* YOUR INSTRUCTIONS
Begin at the line containing "2900W 18,6 nanomètre 400V" in the entries below and end at the line containing "servo 400W 3000RPM"; transcribe that range exactly and nothing outside it.

* EXTRACTED ENTRIES
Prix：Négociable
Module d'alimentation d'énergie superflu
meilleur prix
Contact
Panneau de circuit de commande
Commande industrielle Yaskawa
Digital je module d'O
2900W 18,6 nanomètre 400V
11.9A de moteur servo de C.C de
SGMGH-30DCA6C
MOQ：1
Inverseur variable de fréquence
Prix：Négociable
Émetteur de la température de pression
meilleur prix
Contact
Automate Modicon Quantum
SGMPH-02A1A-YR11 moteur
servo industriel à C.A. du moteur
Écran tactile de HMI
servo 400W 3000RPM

--

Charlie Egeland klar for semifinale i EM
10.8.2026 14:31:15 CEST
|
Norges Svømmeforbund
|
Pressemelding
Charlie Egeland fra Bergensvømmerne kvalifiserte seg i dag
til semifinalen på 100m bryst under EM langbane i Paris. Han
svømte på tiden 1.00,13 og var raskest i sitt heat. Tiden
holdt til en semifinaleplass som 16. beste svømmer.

* EXERCISE RESULT
2900W 18,6 nanomètre 400V
11.9A de moteur servo de C.C de
SGMGH-30DCA6C
MOQ：1
Inverseur variable de fréquence
Prix：Négociable
Émetteur de la température de pression
meilleur prix
Contact
Automate Modicon Quantum
SGMPH-02A1A-YR11 moteur
servo industriel à C.A. du moteur
Écran tactile de HMI
servo 400W 3000RPM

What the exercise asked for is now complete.